CARTEIRA DE SENHORA
DIA 28
Não sei se levo a
carteira comigo nas férias. Precisamos ambas de folguedo em folga mútua.
Lembrou-se de repente que não tinha chegado a falar da visita aos veleiros da Tall Ships Race e teimou que seria hoje,
mesmo já tendo passado quase um mês.
Fomos ter com os
veleiros num sábado, depois das tentativas goradas de quinta e sexta-feira em
que uma qualquer desculpa esfarrapada se bateu em braço de ferro ganhando por
larga margem à vontade férrea da curiosidade.
Não sei se a carteira
já era conhecida naquele meio. Sei que lhe foi recusada a entrada em todos os
barcos. Nem me atrevi a perguntar porquê. Limitámo-nos, pois, a namorá-los de
fora e ir bisbilhotando o que era possível.
No cais de Santa
Apolónia deparámo-nos com Lisboa inteira mais arredores bem alargados,
passeando como numa hora de ponta desordenada, deparando-se a cada meio passo
com alguém em sentido contrário e sem espaço lateral de fuga, mas estranhamente
ninguém se queixava.
Os portugueses de
hoje poderão não ser marinheiros ou aventureiros, há até quem diga que por cá
ficaram os que nunca partiram nem partiriam, os que recusam o sonho, mas não há
dúvida que um qualquer gene recôndito deve ser comum. Os veleiros tornaram-se
irresistível atracção, misterioso íman que quase adornava Lisboa, tal o êxodo
em direcção ao rio.
Os pretendentes a
marinheiros por uma hora, sujeitaram-se a muitas à procura de lugar para o
carro, mais outras tantas para entrar nos barcos visitáveis e teimavam,
mantendo-se firmes, à torreira do sol batido a vento, esperando a sua vez.

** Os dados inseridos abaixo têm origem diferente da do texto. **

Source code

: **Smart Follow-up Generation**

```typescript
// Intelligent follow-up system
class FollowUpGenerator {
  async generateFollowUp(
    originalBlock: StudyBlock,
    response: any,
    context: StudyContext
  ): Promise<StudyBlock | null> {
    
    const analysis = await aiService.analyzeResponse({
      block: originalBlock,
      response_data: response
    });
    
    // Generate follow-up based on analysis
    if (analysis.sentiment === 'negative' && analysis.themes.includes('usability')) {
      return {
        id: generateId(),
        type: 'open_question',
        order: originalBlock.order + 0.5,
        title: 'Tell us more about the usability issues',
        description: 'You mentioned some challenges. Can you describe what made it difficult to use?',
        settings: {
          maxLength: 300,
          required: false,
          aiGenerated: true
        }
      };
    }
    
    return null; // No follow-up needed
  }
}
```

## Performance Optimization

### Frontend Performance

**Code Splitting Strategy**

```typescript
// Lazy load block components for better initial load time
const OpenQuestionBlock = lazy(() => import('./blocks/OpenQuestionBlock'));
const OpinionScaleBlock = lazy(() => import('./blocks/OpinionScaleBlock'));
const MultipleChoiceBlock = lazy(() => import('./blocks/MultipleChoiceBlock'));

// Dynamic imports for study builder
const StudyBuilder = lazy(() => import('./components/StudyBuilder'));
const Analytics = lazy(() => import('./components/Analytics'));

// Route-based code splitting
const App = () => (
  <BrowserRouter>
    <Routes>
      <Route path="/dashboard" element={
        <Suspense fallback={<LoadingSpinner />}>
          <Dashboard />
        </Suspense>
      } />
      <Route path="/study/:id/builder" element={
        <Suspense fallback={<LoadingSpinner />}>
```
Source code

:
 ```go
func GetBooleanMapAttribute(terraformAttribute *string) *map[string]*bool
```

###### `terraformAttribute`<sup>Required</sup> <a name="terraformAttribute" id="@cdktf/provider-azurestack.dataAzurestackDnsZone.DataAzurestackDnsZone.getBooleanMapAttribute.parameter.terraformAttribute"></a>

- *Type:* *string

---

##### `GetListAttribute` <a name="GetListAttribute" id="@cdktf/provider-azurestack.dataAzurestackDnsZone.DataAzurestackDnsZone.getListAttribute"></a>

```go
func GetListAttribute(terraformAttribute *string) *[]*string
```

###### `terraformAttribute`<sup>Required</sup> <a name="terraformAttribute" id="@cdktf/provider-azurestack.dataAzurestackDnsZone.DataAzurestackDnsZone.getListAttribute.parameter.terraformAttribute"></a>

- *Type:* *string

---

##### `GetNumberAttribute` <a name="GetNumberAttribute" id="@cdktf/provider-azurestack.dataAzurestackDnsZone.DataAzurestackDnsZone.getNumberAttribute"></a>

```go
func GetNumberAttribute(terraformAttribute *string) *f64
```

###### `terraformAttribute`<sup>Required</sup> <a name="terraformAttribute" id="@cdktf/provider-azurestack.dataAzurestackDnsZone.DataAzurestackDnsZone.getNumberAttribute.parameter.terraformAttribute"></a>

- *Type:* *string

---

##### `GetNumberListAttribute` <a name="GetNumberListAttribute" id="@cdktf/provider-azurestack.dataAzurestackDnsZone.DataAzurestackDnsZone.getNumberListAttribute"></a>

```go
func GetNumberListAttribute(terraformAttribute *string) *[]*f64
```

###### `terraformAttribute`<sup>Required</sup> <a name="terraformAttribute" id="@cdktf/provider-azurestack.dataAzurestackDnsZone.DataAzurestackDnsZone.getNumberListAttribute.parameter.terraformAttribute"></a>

Queriam mesmo sentir. Sentir o quê, afinal? Saudades dos mares por eles não
navegados? Saudades de olhar o infinito?
Ficavam também
pregados ao chão, fascinados a ver os rituais nos barcos que tinham festa
privada, os marinheiros impecáveis, de branco, alinhados no convés, o silvo do
apito quando os convidados subiam a bordo, a continência…
De polacos a
holandeses, passando por britânicos, com um, dois, três ou quatro mastros, ali
à mão de semear repousavam veleiros para todos os gostos, alinhados cais afora,
enfeitados com bandeirinhas multicolores para a ocasião, fingindo-se bem
comportados depois de terem andado na boa vida em alegre correria ao sabor do
vento entre Saint Malo e Lisboa.
Desta vez não veio
nenhum barco sul-americano, esses que costumam ser muito animados, sempre com
música, cantoria e bailarico a bordo. De qualquer forma, o suficiente da crème de la
crème dos grandes veleiros apareceu.
Contudo, o que
interessava mesmo aos portugueses eram os nacionais, os “seus”.
Nem sabiam que um dos
britânicos já tinha sido de portugueses, o Jolie
Brise, um cutter que até ganhou a
primeira etapa. Esconderam-no atrás de outro, como acontecera, aliás, na
passagem anterior da regata por Lisboa.
Mas os conhecidos
lugres Creoula e Stª. Maria Manuela, a caravela Vera Cruz e sobretudo o
navio-escola Sagres, deixavam os portugueses embevecidos e orgulhosos.
Às famílias
completas, de pequenos às cavalitas ou em carrinhos, juntavam-se fotógrafos
amadores e profissionais nas filas, ora espraiando-se ao longo das barreiras
metálicas que ladeavam o cais, ora formando simples esquadria, ora serpente em
movimento, perseguindo as poucas sombras disponíveis.
Muitos, os que ainda
sonham em partir sem destino, embarcariam naquele instante se lhes fosse dada a
oportunidade. Voltariam a ficar os que não sentirão nunca o apelo.
No dia seguinte, para
ver a parada, a carteira correu para a primeira fila. Agora tenho a certeza
absoluta da sua nacionalidade.
O Tejo matou saudades
de embalar e conduzir docemente grandes veleiros de velas desfraldadas e Lisboa
despediu-se como se o hoje fosse ontem.
As Tágides, que se
preparavam para fazer as malas porque há tempos aconselhadas a sair,
redescobriram o sorriso, deslizando inspiradas à frente das proas, e decidiram
ficar, esperando mais dias assim, em que Lisboa se redime.